School of Health Administration, Faculty of Health, Dalhousie University, Halifax, Canada.
Faculty of Medicine, University of Ottawa, Ottawa, Canada.
BMC Health Serv Res. 2022 Apr 6;22(1):450. doi: 10.1186/s12913-022-07827-4.
There is an urgent need to understand the determinants (i.e., barriers and facilitators) of de-implementation. The purpose of this study was to develop a comprehensive list of determinants of the de-implementation of low-value care from the published literature and to compare this list to determinants identified by a group of stakeholders with lived experience with de-implementation.
This was a two-phase multi-method study. First, a systematic review examined published barriers and facilitators to de-implementation. Articles were identified through searches within electronic databases, reference lists and the grey literature. Citations were screened independently and in duplicate and included if they were: 1) written in English; and 2) described a barrier or facilitator to de-implementation of any clinical practice in adults (age ≥ 18 years). 'Raw text' determinants cited within included articles were extracted and synthesized into a list of representative determinants using conventional content analysis. Second, semi-structured interviews were conducted with decision-makers (unit managers and medical directors) and healthcare professionals working in adult critical care medicine to explore the overlap between the determinants found in the systematic review to those experienced in critical care medicine. Thematic content analysis was used to identify key themes emerging from the interviews.
In the systematic review, reviewers included 172 articles from 35,368 unique citations. From 437 raw text barriers and 280 raw text facilitators, content analysis produced 29 distinct barriers and 24 distinct facilitators to de-implementation. Distinct barriers commonly cited within raw text included 'lack of credible evidence to support de-implementation' (n = 90, 21%), 'entrenched norms and clinicians' resistance to change (n = 43, 21%), and 'patient demands and preferences' (n = 28, 6%). Distinct facilitators commonly cited within raw text included 'stakeholder collaboration and communication' (n = 43, 15%), and 'availability of credible evidence' (n = 33, 12%). From stakeholder interviews, 23 of 29 distinct barriers and 20 of 24 distinct facilitators from the systematic review were cited as key themes relevant to de-implementation in critical care.

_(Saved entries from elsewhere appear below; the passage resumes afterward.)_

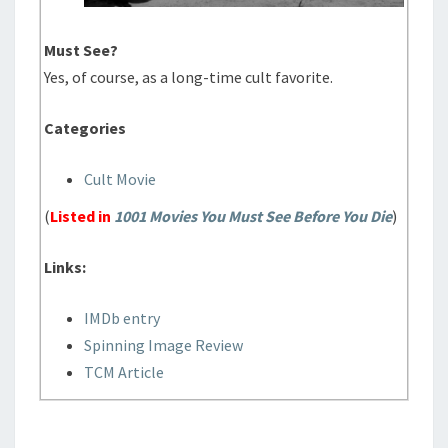
Must See?
Yes, of course, as a long-time cult favorite.
Categories
Cult Movie
(
Listed in
1001 Movies You Must See Before You Die
)
Links:
IMDb entry
Spinning Image Review
TCM Article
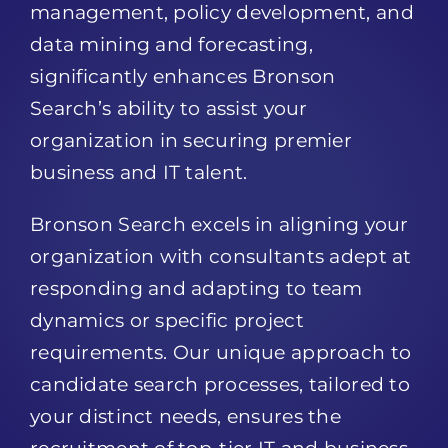
management, policy development, and
data mining and forecasting,
significantly enhances Bronson
Search’s ability to assist your
organization in securing premier
business and IT talent.
Bronson Search excels in aligning your
organization with consultants adept at
responding and adapting to team
dynamics or specific project
requirements. Our unique approach to
candidate search processes, tailored to
your distinct needs, ensures the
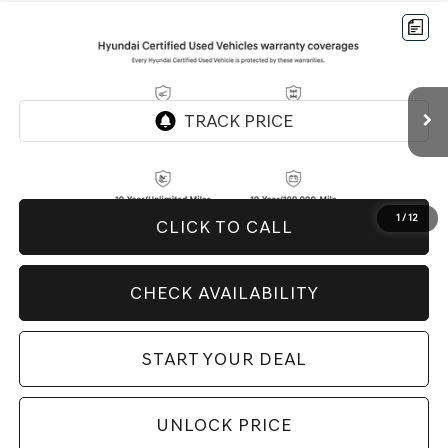
Compare Vehicle
$26,994
2026
HYUNDAI TUCSON
SEL
BEST PRICE:
Price Drop
VIN:
5NMJB3DE3TH636177
Stock:
H20858
Model:
85432F4S
5,999 mi
Ext.
Int.
1
/
12
CLICK TO CALL
CHECK AVAILABILITY
START YOUR DEAL
UNLOCK PRICE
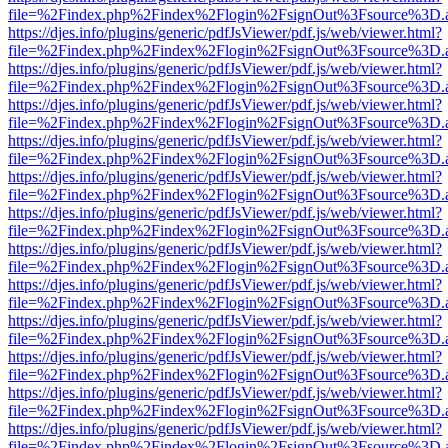
file=%2Findex.php%2Findex%2Flogin%2FsignOut%3Fsource%3D.ame
https://djes.info/plugins/generic/pdfJsViewer/pdf.js/web/viewer.html?
file=%2Findex.php%2Findex%2Flogin%2FsignOut%3Fsource%3D.ame
https://djes.info/plugins/generic/pdfJsViewer/pdf.js/web/viewer.html?
file=%2Findex.php%2Findex%2Flogin%2FsignOut%3Fsource%3D.ame
https://djes.info/plugins/generic/pdfJsViewer/pdf.js/web/viewer.html?
file=%2Findex.php%2Findex%2Flogin%2FsignOut%3Fsource%3D.ame
https://djes.info/plugins/generic/pdfJsViewer/pdf.js/web/viewer.html?
file=%2Findex.php%2Findex%2Flogin%2FsignOut%3Fsource%3D.ame
https://djes.info/plugins/generic/pdfJsViewer/pdf.js/web/viewer.html?
file=%2Findex.php%2Findex%2Flogin%2FsignOut%3Fsource%3D.ame
https://djes.info/plugins/generic/pdfJsViewer/pdf.js/web/viewer.html?
file=%2Findex.php%2Findex%2Flogin%2FsignOut%3Fsource%3D.ame
https://djes.info/plugins/generic/pdfJsViewer/pdf.js/web/viewer.html?
file=%2Findex.php%2Findex%2Flogin%2FsignOut%3Fsource%3D.ame
https://djes.info/plugins/generic/pdfJsViewer/pdf.js/web/viewer.html?
file=%2Findex.php%2Findex%2Flogin%2FsignOut%3Fsource%3D.ame
https://djes.info/plugins/generic/pdfJsViewer/pdf.js/web/viewer.html?
file=%2Findex.php%2Findex%2Flogin%2FsignOut%3Fsource%3D.ame
https://djes.info/plugins/generic/pdfJsViewer/pdf.js/web/viewer.html?
file=%2Findex.php%2Findex%2Flogin%2FsignOut%3Fsource%3D.ame
https://djes.info/plugins/generic/pdfJsViewer/pdf.js/web/viewer.html?
file=%2Findex.php%2Findex%2Flogin%2FsignOut%3Fsource%3D.ame
https://djes.info/plugins/generic/pdfJsViewer/pdf.js/web/viewer.html?
file=%2Findex.php%2Findex%2Flogin%2FsignOut%3Fsource%3D.ame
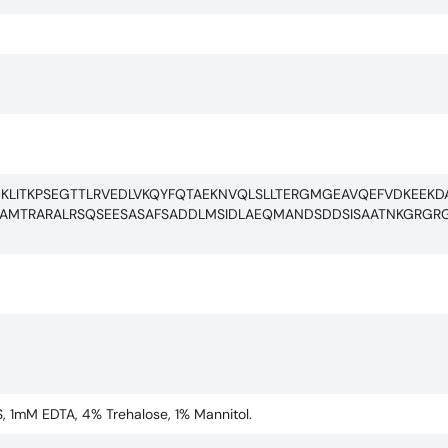
GKLITKPSEGTTLRVEDLVKQYFQTAEKNVQLSLLTERGMGEAVQEFVDKEEKDA
REAMTRARALRSQSEESASAFSADDLMSIDLAEQMANDSDDSISAATNKGRG
S, 1mM EDTA, 4% Trehalose, 1% Mannitol.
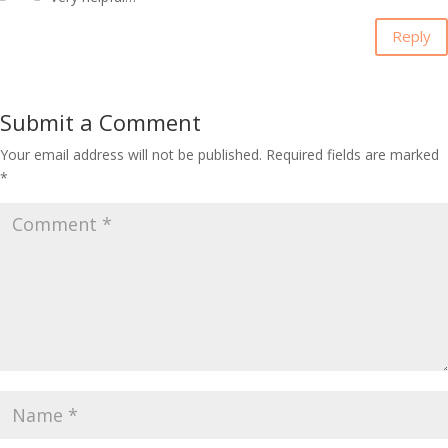
Reply
Submit a Comment
Your email address will not be published.
Required fields are marked
*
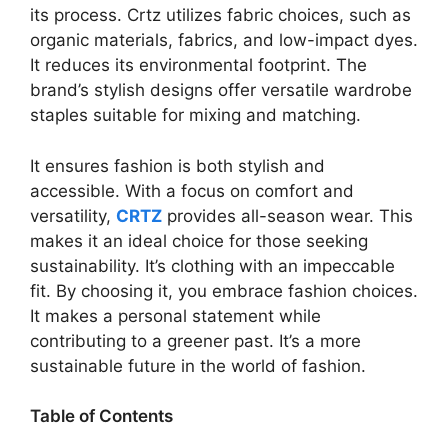
its process. Crtz utilizes fabric choices, such as
organic materials, fabrics, and low-impact dyes.
It reduces its environmental footprint. The
brand’s stylish designs offer versatile wardrobe
staples suitable for mixing and matching.
It ensures fashion is both stylish and
accessible. With a focus on comfort and
versatility,
CRTZ
provides all-season wear. This
makes it an ideal choice for those seeking
sustainability. It’s clothing with an impeccable
fit. By choosing it, you embrace fashion choices.
It makes a personal statement while
contributing to a greener past. It’s a more
sustainable future in the world of fashion.
Table of Contents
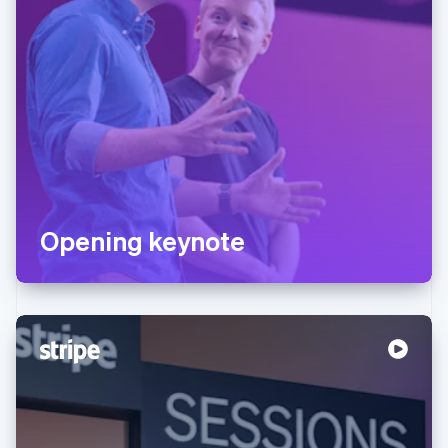
Opening keynote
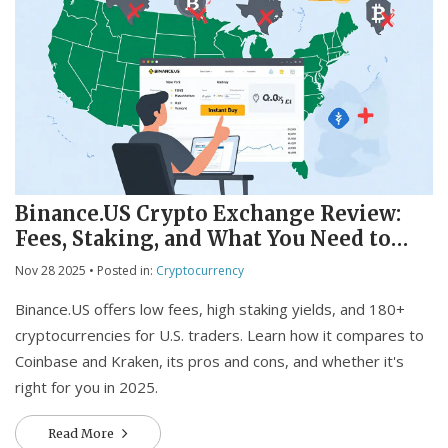
Binance.US Crypto Exchange Review:
Fees, Staking, and What You Need to
Know in 2025
Nov 28 2025
• Posted in:
Cryptocurrency
Binance.US offers low fees, high staking yields, and 180+
cryptocurrencies for U.S. traders. Learn how it compares to
Coinbase and Kraken, its pros and cons, and whether it's
right for you in 2025.
Read More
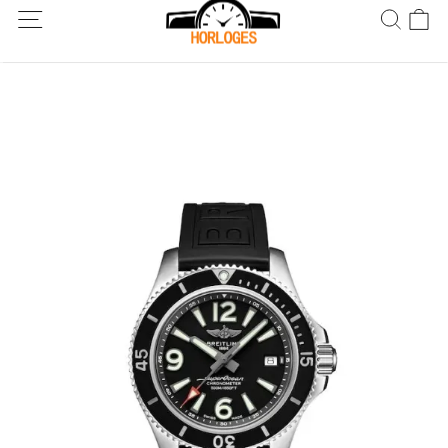
Wereldwijde verzending! Levering binnen 5 tot 20 dagen. Niet
tevreden? Retourneer binnen 30 dagen.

The availability and quality of evidence that identifies a clinical practice as low-value, as well as healthcare professional willingness to change, and stakeholder collaboration are common and important determinants of de-implementation and may serve as targets for future de-implementation initiatives.
The systematic review was registered in PROSPERO CRD42016050234 .
迫切需要了解(即障碍和促进因素)实施的决定因素。本研究的目的是从已发表的文献中制定一份关于低价值护理实施的决定因素的综合清单,并将其与具有实施经验的利益相关者确定的决定因素进行比较。
这是一个两阶段的多方法研究。首先,系统评价审查了已发表的实施障碍和促进因素。文章是通过在电子数据库、参考文献列表和灰色文献中搜索确定的。如果文章符合以下标准,则独立并重复筛选纳入:1)用英文书写;2)描述任何成人(年龄≥18 岁)临床实践的实施障碍或促进因素。从纳入文章的“原始文本”中提取并综合出具有代表性的决定因素使用常规内容分析。其次,对从事成人重症监护医学的决策者(单位经理和医学主任)和医疗保健专业人员进行半结构化访谈,以探讨系统评价中发现的决定因素与重症监护医学中经验的重叠。使用主题内容分析确定访谈中出现的关键主题。
在系统评价中,审稿人从 35368 个独特引文中纳入了 172 篇文章。从 437 个原始文本障碍和 280 个原始文本促进因素中,内容分析产生了 29 个实施障碍和 24 个实施促进因素。原始文本中常见的实施障碍包括“缺乏支持实施的可信证据”(n=90,21%)、“既定规范和临床医生对变革的抵制”(n=43,21%)和“患者需求和偏好”(n=28,6%)。原始文本中常见的实施促进因素包括“利益相关者合作与沟通”(n=43,15%)和“可信证据的可用性”(n=33,12%)。从利益相关者访谈中,系统评价中 29 个独特障碍中的 23 个和 24 个独特促进因素中的 20 个被引述为与重症监护实施相关的关键主题。
确定临床实践为低价值的证据的可及性和质量,以及医疗保健专业人员愿意改变的意愿和利益相关者的合作,是实施的常见且重要的决定因素,可能成为未来实施举措的目标。
系统评价在 PROSPERO CRD42016050234 中进行了注册。